A nice plan. Will Carollo join in helping it come to fruition? Let’s hope so.
Carollo has been to Miami politics what President Trump is to Washington politics: a major disruptor.
To his credit, Suarez says he’s optimistic about Carollo’s return, he told the Editorial Board Tuesday night. “I wish Joe Carollo the very best and look forward to working with him. I plan to serve, not only the people in his district, but all of Miami in a harmonious way,” Suarez said. The key word here is “harmonious.”
We, indeed welcome Carollo back to the political arena. With his return, however, we hope not to hear words — inflammatory accusations, really — such as comunista or chavista from the dais. And though we welcome, too, his healthy skepticism, Carollo needs to better articulate his view of Miami’s future in a way that doesn’t drag it back to past hostilities.
The mayor’s father, Miami-Dade Commissioner Xavier Suarez, who has longstanding bad blood with Carollo, worked to get Leon elected. He recruited powerful volunteers to help. On Spanish-language radio, long testimonials supporting Leon and reminding voters of Carollo’s disruptive ways failed to sway enough voters.
Was it simply name recognition? There has been a Carollo in Miami politics for decades. In fact, Joe Carollo is taking over the seat of his younger brother, Frank Carollo, who was term-limited.

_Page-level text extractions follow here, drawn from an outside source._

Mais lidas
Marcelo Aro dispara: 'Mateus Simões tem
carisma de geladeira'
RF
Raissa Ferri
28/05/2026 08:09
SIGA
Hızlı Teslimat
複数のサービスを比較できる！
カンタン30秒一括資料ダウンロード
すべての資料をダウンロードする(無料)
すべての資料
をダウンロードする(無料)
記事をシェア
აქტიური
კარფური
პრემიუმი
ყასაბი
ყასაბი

Or is this about the voters’ thirst for maverick candidates?
Carollo will be joined on the dais by another newly elected politician from the past: Manolo Reyes, 73, now a school teacher. Willy Gort, Keon Hardemon, and Ken Russell round out the commission. Clearly, there’s a new dynamic on the commission, that will demand that Carollo work effectively or risk being made irrelevant.